If you want to make a difference you better be willing to embrace conflict. In fact, you better be creating and demanding it. How you deal with conflict is where the magic happens.
Here are some key points from Morton Deutsch’s “Cooperation and Conflict (pdf)”
“When it takes a constructive course, conflict is potentially of considerable personal and social value. It prevents stagnation, it stimulates interest and curiosity, it is the medium through which problems can be aired and creative solutions develped, it is the motor of personal and social change.”
Some benefits of cooperative relations:
- Effective communication.
- Collective and inclusive solution making.
- Cross functionality.
- Shared vision.
- Building on each others strengths.
- Mutual respect.
Negatives surrounding competitive relations:
- Personal agendas.
- Mistrust.
- Silo building.
- Hostility.
- Power hungry.
Deutsch’s Twelve Commandments of Conflict Resolution:
- Know what type of conflict you are involved in.
- Become aware of the causes and consequences of violence and of the alternatives to violence, even when one is very angry.
- Face conflict rather than avoid it.
- Respect yourself and your interests, respect the other and his or her interests.
- Distinguish clearly between “interests” and “positions”.
- Explore your interests and the other’s interests to identify the common and compatible interests that you both share.
- Define the conflicting interests between oneself and the other as a mutual problem to be solved cooperatively.
- In communicating with the other, listen attentively and speak as to be understood: this requires the active attempt to take the perspective of teh other and to check continually one’s success in doing so.
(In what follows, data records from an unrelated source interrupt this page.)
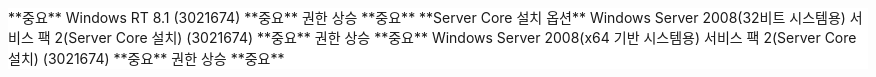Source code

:</td>
<td style="border:1px solid black;">
**중요**

</td>
</tr>
<tr>
<td style="border:1px solid black;">
Windows RT 8.1  
(3021674)

</td>
<td style="border:1px solid black;">
**중요**  
권한 상승

</td>
<td style="border:1px solid black;">
**중요**

</td>
</tr>
<tr>
<td style="border:1px solid black;" colspan="3">
**Server Core 설치 옵션**

</td>
</tr>
<tr>
<td style="border:1px solid black;">
Windows Server 2008(32비트 시스템용) 서비스 팩 2(Server Core 설치)  
(3021674)

</td>
<td style="border:1px solid black;">
**중요**  
권한 상승

</td>
<td style="border:1px solid black;">
**중요**

</td>
</tr>
<tr>
<td style="border:1px solid black;">
Windows Server 2008(x64 기반 시스템용) 서비스 팩 2(Server Core 설치)  
(3021674)

</td>
<td style="border:1px solid black;">
**중요**  
권한 상승

</td>
<td style="border:1px solid black;">
**중요**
- Be alert to the natural tendencies to bias, misperceptions, misjudgements, and stereo-typed thinking that commonly occur in oneself as well as the other during heated conflict.
- Develop skills for dealing with conflicts so that one is not helpless nor hopeless when confronting those who are more powerful, those who do not want to engage in constructive resolution, or those who use dirty tricks.
- Know oneself and how one typically responds in different sorts of conflict situations.
- Conflict avoidance/Excessive involvement in conflict
- Hard/Soft
- Rigid/Loose
- Intellectual/Emotional
- Escalating/Minimizing
- Compulsively revealing/Compulsively concealing
- Finally, throughout conflict, one should remain a moral person, ie: a person who is caring and just, and should consider the other as a member of one’s moral community ie: someone who is entitled to care and justice.